Nisa'kan Nestapa...
“Nisa
kau yang sabar, karena semua itu sudah menjadi kehendak-Nya”. Dea mencoba
menenangkan.
“Astaghfirullah
ujian apa lagi ini, Dea. Kenapa gak ada selesainya? Rasanya aku tak sanggup
lagi.”
Isak
tangisku memenuhi ruangan. Tak malu lagi
dengan sorotan mata dari orang sekeliling yang sedari tadi tampak bingung
memperhatikan. Tak urung sebenarnya mereka terganggu dengan tangisan, barang
kali merusak waktu peristirahatan pasien-pasien lain, tapi laskar rundungnya
duka ini seakan mampu mereka rasakan merambat seperti aliran listrik dengan daya beribu
volt.
“Dik,
coba kau tanya pak dokter, barangkali sudah dijinkan pulang. Sekedar untuk
mengikuti pemakaman.” Sahut seorang lelaki yang kebetulan menjaga istrinya yang
sedang sakit diruangan itu.
“Nisa,
kamu disini dulu aku keruang dokter sebentar ya.”
“Dea,
usahan aku bisa pulang hari ini juga Dea. Aku ingin ikut pemakaman bapak.”

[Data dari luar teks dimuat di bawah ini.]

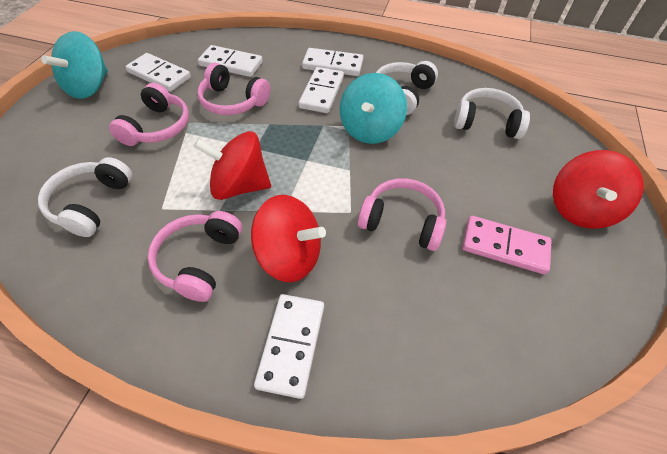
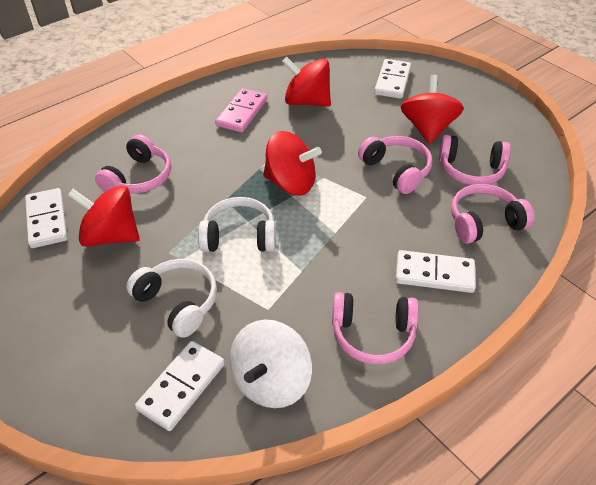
pink headphones: 4 -> 5
red spinning top: 3 -> 4
turquoise spinning top: 2 -> 0
white domino: 5 -> 4
white headphones: 3 -> 2
white spinning top: 0 -> 1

Tangisku masih keras meski berbalut pelukan sahabat karibku.
Malang
memang terasa nasib ini, bayangan sesosok lelaki separuh baya itu terus beterbangan
dalam bola mataku yang lembam. Kehangatan canda dan tawa beberapa tahun
terakhir ini seperti jarum yang menusuk sang bayang-bayang. Terasa dan
benar-benar sakit.
Di
lorong depan Rumah Sakit PKU Muhammadiyah Temanggung.
“Dokter,
maaf apakah Nisa sudah diijinkan pulang?”. Dea berjalan memgiringi langkahnya.
“Nisa,
pasien yang diruang marwah itukah?”
“Iya
dok, yang tadi siang operasi patah tulang?”.
Seketika
dokter membalikkan badan, menatap tajam mata Dea. Pandangan itu terheran akan
raut wajah Dea yang tampak rundung. Usapan air mata yang masih berbekas di
bawah kelopak mata itu, menyiratkan pertanyaan dalam benak dokter Iriana.
“Sepertinya,
pasien masih harus istirahat. Bukankah operasi baru selesai tadi.”
“Maaf
dok, jika diijinkan Nisa meminta ijin untuk pulang, sekedar mengikuti pemakaman
ayahnya yang baru saja meninggal dunia.” Matanya tak mampu lagi mendongakkan
wajah, sekedar menutup cucuran air mata yang mungkin akan kembali membasahi
areola yang bisa tampak. Tak mampu lagi dibendung kesedihan yang ada dalam hatinya.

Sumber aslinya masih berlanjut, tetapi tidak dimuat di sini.